(Saved entries)
<<<<

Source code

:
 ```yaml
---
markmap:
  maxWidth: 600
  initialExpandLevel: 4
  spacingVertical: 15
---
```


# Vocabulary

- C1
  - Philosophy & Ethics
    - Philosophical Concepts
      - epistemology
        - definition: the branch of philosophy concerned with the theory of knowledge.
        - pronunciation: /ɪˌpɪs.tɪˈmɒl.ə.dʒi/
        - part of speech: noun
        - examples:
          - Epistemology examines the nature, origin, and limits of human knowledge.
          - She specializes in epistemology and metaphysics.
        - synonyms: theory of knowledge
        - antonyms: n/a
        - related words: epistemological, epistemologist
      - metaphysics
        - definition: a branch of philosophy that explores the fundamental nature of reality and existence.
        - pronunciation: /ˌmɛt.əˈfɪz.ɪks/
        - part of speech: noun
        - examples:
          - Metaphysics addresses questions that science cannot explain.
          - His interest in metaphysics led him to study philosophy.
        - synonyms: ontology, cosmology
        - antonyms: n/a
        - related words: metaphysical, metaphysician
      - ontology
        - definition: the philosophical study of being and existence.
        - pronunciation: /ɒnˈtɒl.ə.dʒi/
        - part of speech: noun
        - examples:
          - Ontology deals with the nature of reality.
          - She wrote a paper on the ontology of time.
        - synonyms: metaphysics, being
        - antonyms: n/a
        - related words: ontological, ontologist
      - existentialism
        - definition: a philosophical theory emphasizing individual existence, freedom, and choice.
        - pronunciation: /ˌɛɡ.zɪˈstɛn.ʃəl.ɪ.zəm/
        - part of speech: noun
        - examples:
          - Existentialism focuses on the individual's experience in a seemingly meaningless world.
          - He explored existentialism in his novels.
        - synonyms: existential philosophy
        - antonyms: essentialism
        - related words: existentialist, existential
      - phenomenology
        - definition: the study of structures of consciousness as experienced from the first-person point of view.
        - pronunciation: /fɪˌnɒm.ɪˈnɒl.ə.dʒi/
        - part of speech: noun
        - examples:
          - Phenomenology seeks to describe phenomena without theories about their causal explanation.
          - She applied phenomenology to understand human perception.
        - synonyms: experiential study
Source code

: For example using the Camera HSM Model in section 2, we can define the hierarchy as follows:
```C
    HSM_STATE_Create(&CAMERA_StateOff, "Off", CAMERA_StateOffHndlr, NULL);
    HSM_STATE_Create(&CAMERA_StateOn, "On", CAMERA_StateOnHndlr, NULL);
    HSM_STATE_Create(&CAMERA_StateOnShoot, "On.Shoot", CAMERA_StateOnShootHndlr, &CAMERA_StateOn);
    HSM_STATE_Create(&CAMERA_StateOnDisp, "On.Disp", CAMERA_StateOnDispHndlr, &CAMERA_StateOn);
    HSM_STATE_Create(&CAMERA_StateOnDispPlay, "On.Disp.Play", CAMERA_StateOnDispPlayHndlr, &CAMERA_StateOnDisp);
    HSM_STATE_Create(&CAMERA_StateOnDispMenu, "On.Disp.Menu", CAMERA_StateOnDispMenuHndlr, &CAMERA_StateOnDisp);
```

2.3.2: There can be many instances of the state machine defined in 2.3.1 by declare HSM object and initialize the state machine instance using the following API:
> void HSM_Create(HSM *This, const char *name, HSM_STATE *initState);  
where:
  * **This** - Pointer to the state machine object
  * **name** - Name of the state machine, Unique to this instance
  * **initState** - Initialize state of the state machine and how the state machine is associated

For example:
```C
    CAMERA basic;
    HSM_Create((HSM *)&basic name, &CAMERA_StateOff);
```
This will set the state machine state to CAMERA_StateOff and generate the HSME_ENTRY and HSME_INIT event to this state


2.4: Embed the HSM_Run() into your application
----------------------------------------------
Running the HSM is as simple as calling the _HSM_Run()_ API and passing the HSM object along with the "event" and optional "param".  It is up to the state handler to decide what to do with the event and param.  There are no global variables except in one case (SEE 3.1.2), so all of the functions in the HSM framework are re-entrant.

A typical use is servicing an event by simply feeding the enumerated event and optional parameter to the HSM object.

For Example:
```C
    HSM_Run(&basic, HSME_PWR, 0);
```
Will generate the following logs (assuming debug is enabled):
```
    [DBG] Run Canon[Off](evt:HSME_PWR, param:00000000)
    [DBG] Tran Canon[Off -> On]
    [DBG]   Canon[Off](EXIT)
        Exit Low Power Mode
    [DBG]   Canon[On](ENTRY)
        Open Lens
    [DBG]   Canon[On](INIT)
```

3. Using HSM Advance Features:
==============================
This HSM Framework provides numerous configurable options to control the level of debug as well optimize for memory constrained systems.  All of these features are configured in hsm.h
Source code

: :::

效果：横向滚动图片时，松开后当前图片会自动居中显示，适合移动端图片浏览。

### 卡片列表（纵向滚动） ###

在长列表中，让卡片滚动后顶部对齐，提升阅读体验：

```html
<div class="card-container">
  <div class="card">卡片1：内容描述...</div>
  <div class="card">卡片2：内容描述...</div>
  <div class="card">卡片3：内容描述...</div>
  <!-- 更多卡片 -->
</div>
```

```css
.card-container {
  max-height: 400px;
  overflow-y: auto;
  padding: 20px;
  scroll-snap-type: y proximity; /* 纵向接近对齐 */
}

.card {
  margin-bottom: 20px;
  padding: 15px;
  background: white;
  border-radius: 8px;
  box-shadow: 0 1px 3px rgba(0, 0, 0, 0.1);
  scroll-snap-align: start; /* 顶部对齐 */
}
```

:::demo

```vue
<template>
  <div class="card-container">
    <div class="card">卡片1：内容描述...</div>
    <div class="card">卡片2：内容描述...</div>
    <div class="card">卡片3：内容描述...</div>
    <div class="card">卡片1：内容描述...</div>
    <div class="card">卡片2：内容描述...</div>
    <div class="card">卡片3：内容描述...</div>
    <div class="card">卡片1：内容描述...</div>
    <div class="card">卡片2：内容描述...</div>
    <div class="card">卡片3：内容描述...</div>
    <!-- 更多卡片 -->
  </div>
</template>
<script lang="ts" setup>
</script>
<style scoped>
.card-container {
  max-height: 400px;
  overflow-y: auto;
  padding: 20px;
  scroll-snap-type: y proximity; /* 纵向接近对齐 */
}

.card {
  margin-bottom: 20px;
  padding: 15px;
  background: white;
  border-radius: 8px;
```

>>>>

## To do
Find all the lines with "that" in the data and copy them.

## Exercise answer
        - definition: a branch of philosophy that explores the fundamental nature of reality and existence.
          - Metaphysics addresses questions that science cannot explain.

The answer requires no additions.